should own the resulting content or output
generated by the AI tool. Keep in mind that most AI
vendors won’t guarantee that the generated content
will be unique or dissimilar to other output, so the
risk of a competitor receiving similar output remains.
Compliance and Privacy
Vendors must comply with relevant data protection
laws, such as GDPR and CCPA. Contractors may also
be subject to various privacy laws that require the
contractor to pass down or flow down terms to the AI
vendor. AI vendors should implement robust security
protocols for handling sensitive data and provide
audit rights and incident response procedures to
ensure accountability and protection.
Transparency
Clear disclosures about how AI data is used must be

▸ **EXERCISE OBJECTIVE**:
An exact copy of all the records is what is needed here.

▸ **EXPECTED OUTPUT**:
should own the resulting content or output
generated by the AI tool. Keep in mind that most AI
vendors won’t guarantee that the generated content
will be unique or dissimilar to other output, so the
risk of a competitor receiving similar output remains.
Compliance and Privacy
Vendors must comply with relevant data protection
laws, such as GDPR and CCPA. Contractors may also
be subject to various privacy laws that require the
contractor to pass down or flow down terms to the AI
vendor. AI vendors should implement robust security
protocols for handling sensitive data and provide
audit rights and incident response procedures to
ensure accountability and protection.
Transparency
Clear disclosures about how AI data is used must be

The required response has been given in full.